What are rate limits?
Rate limiting is a mechanism used to protect an application from excessive traffic by controlling how many requests can be processed over a period of time. It helps prevent system overload, abuse, and performance degradation by limiting request rates, controlling traffic bursts, or restricting the number of concurrent operations. When a limit is reached, requests may either be placed in a queue and processed later or be rejected with an HTTP 429 (Too Many Requests) response. Different rate limiting strategies are available depending on the scenario: Fixed Window limits requests within a fixed time period, Sliding Window provides smoother traffic control using a moving time window, Token Bucket allows short bursts while enforcing a sustainable average rate, and Concurrency limits the number of requests that can execute at the same time. All queued requests in this implementation are processed using an OldestFirst approach.
Rate Limiting Configuration
Global Behaviour
- Rejected requests return HTTP 429 (Too Many Requests).
- Response trailer includes:
error_detail: too many requests
- Queue processing order for all policies:
- OldestFirst
Built-in Rate Limiter Policies
| Policy Name | Type | Purpose | Configuration |
|---|---|---|---|
| fixed | Fixed Window | Allows a fixed number of requests within a time period. Counter resets at the end of each window. | PermitLimit=100, Window=20s, QueueLimit=50 |
| sliding | Sliding Window | Similar to Fixed Window but uses a moving time window for smoother traffic control. | PermitLimit=25, Window=9s, SegmentsPerWindow=3, QueueLimit=10 |
| token | Token Bucket | Uses tokens that are consumed by requests and replenished over time. Allows short bursts of traffic. | TokenLimit=50, TokensPerPeriod=1, ReplenishmentPeriod=5s, AutoReplenishment=true, QueueLimit=10 |
| concurrency | Concurrency | Limits the number of requests that can execute simultaneously. | PermitLimit=2, QueueLimit=3 |
Limiter Type Comparison
| Limiter Type | What It Limits | Example |
|---|---|---|
| Fixed Window | Number of requests in a fixed time period | Allow 100 requests every 20 seconds |
| Sliding Window | Number of requests in a continuously moving time period | Allow 25 requests within any rolling 9-second period |
| Token Bucket | Requests based on available tokens that refill over time | Allow bursts of requests but enforce a sustainable rate |
| Concurrency | Number of requests running simultaneously | Allow only 2 imports to execute at the same time |
Token Bucket Business Policies
Configuration values are sourced from application settings, with the defaults shown below.

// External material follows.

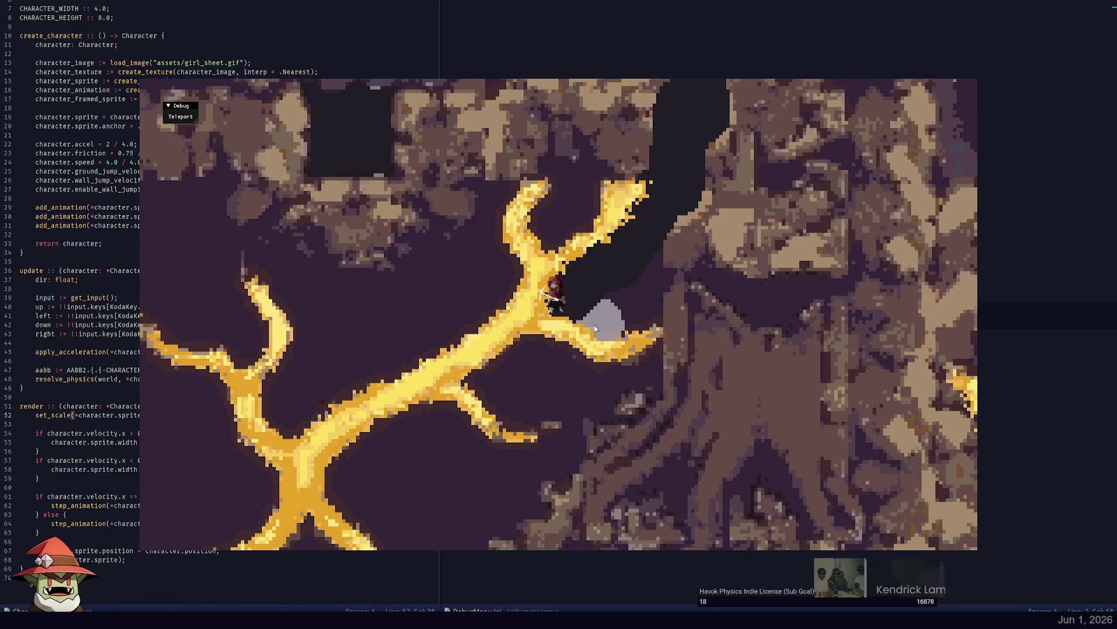
Dig along the gold vein and around the miner, then stop the game.
{"action": "left_click", "coordinate": [618, 307]}
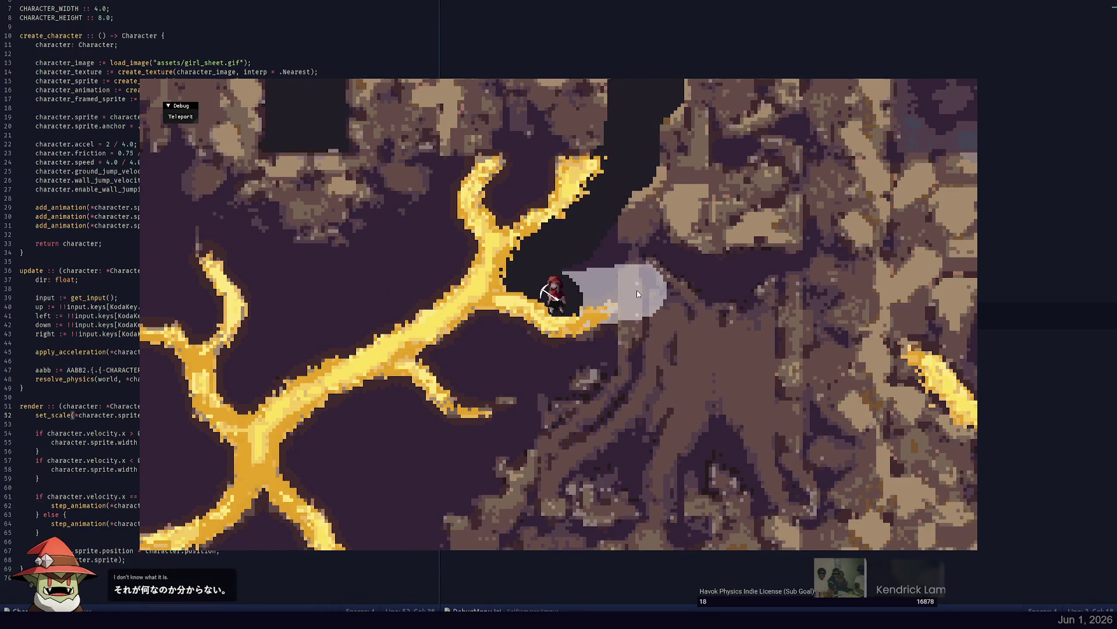
{"action": "left_click", "coordinate": [636, 294]}
{"action": "left_click", "coordinate": [562, 332]}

| Policy Name | Configuration Section | Purpose | Token Limit | Tokens / Period | Replenishment Period | Queue Limit |
|---|---|---|---|---|---|---|
| api-policy | ApiRateLimitPolicy:* |
General API request throttling. Allows small bursts while protecting the API from excessive traffic. | 60 | 10 | 10s | 10 |
| import-policy | ImportRateLimitPolicy:* |
Supports high-volume import operations while preventing imports from overwhelming the system. | 1,000 | 200 | 10s | 20 |
| signify-signing-policy | SigningRateLimitPolicy:* |
Designed for high-throughput document signing workloads. | 4,000 | 1,000 | 5s | 10 |
| signify-email-policy | EmailRateLimitPolicy:* |
Controls email sending throughput and protects downstream email providers. | 6,000 | 1,000 | 10s | 50 |
| signify-sms-policy | SMSRateLimitPolicy:* |
Limits SMS traffic to avoid overwhelming SMS gateways and third-party providers. | 1,000 | 100 | 10s | 10 |
What This Means in Practice
E.g. the api-policy for API requests:
- Handle a burst of up to 60 requests immediately.
- Recover at a rate of 10 requests every 10 seconds (approximately 1 request per second on average).

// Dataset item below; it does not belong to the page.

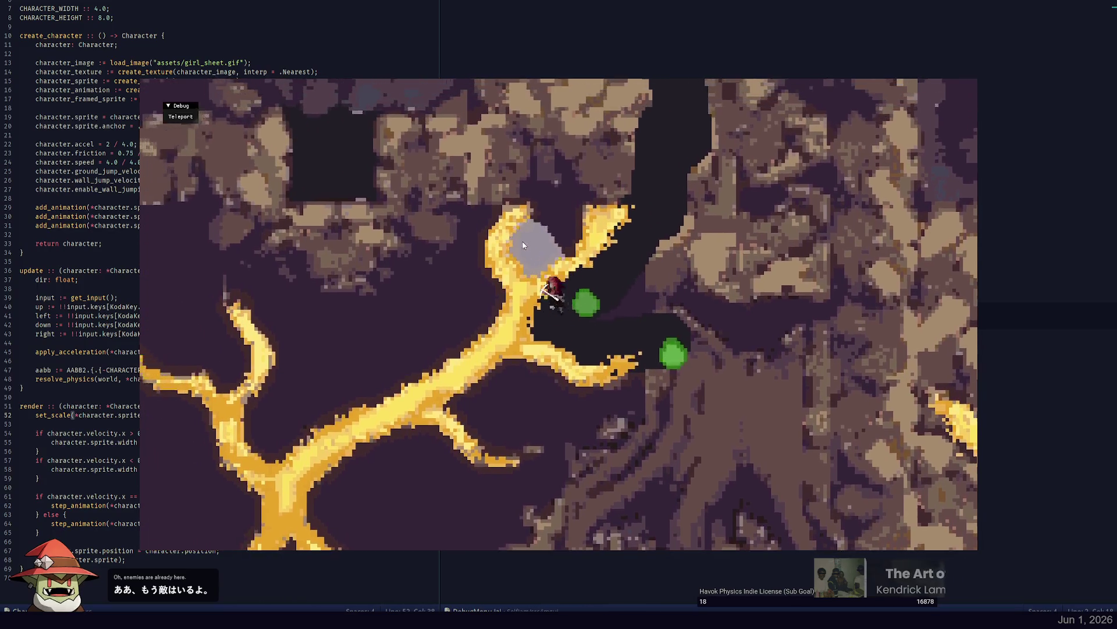
{"action": "left_click", "coordinate": [650, 279]}
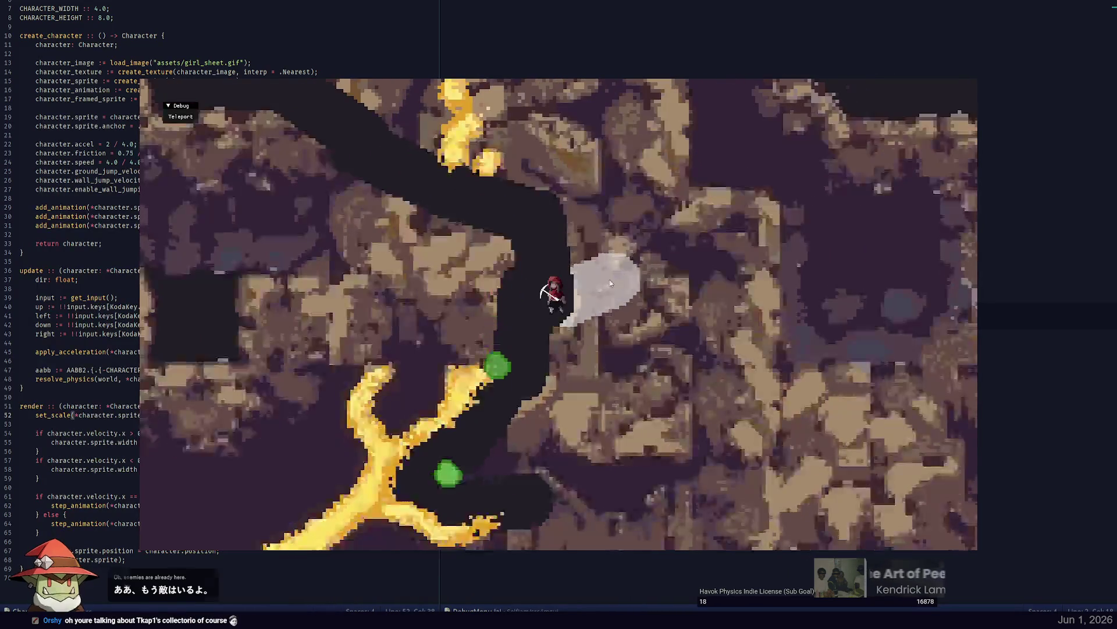
{"action": "left_click", "coordinate": [535, 382]}
{"action": "left_click", "coordinate": [536, 369]}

- Queue up to 10 additional requests while waiting for tokens to become available.
- Reject further requests with HTTP 429 when both the bucket and queue are full.
This configuration is useful because it allows short traffic spikes while still protecting the API from sustained high request volumes. The same token bucket policy is enforced for the other policies defined above.
Queue Behaviour
| Scenario | Result |
|---|---|
| Permit available | Request executes immediately |
| Permit unavailable, queue has space | Request waits in queue |
| Permit unavailable, queue full | Request rejected with HTTP 429 |
| Multiple requests queued | Processed in OldestFirst order |
Summary
All rate limiters:
- Return HTTP 429 when requests are rejected.
- Include the trailer
error_detail: too many requests. - Process queued requests using OldestFirst ordering.
Business-specific policies use the Token Bucket algorithm and are configurable on application level.